→ Task item: Swap each "costantemente" for "continuamente" in the rows below, and write out all their lines again with nothing else changed.

→ Data to process:
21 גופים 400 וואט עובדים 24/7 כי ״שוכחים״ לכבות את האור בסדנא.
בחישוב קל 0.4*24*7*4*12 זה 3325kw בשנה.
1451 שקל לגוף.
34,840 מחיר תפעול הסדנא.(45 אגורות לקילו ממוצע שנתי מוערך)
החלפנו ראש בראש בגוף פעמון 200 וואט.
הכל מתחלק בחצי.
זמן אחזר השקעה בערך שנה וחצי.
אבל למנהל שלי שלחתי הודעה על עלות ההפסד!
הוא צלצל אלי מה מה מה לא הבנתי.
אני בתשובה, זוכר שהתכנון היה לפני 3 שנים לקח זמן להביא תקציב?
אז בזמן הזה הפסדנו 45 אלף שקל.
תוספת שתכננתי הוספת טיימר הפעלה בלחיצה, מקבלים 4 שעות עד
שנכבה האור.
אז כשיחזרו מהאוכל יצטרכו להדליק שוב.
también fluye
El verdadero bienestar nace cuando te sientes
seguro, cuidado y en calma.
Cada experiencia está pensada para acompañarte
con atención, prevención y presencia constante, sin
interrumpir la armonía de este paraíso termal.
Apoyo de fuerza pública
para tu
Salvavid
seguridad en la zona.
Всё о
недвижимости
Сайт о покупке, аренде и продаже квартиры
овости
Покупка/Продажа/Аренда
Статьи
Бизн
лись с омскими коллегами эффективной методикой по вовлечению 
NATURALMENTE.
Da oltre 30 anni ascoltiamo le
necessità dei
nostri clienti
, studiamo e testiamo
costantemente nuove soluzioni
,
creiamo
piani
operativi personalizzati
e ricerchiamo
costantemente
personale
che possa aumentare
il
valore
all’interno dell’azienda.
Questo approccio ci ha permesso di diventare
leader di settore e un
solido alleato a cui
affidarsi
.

→ Completed task:
21 גופים 400 וואט עובדים 24/7 כי ״שוכחים״ לכבות את האור בסדנא.
בחישוב קל 0.4*24*7*4*12 זה 3325kw בשנה.
1451 שקל לגוף.
34,840 מחיר תפעול הסדנא.(45 אגורות לקילו ממוצע שנתי מוערך)
החלפנו ראש בראש בגוף פעמון 200 וואט.
הכל מתחלק בחצי.
זמן אחזר השקעה בערך שנה וחצי.
אבל למנהל שלי שלחתי הודעה על עלות ההפסד!
הוא צלצל אלי מה מה מה לא הבנתי.
אני בתשובה, זוכר שהתכנון היה לפני 3 שנים לקח זמן להביא תקציב?
אז בזמן הזה הפסדנו 45 אלף שקל.
תוספת שתכננתי הוספת טיימר הפעלה בלחיצה, מקבלים 4 שעות עד
שנכבה האור.
אז כשיחזרו מהאוכל יצטרכו להדליק שוב.
también fluye
El verdadero bienestar nace cuando te sientes
seguro, cuidado y en calma.
Cada experiencia está pensada para acompañarte
con atención, prevención y presencia constante, sin
interrumpir la armonía de este paraíso termal.
Apoyo de fuerza pública
para tu
Salvavid
seguridad en la zona.
Всё о
недвижимости
Сайт о покупке, аренде и продаже квартиры
овости
Покупка/Продажа/Аренда
Статьи
Бизн
лись с омскими коллегами эффективной методикой по вовлечению 
NATURALMENTE.
Da oltre 30 anni ascoltiamo le
necessità dei
nostri clienti
, studiamo e testiamo
continuamente nuove soluzioni
,
creiamo
piani
operativi personalizzati
e ricerchiamo
continuamente
personale
che possa aumentare
il
valore
all’interno dell’azienda.
Questo approccio ci ha permesso di diventare
leader di settore e un
solido alleato a cui
affidarsi
.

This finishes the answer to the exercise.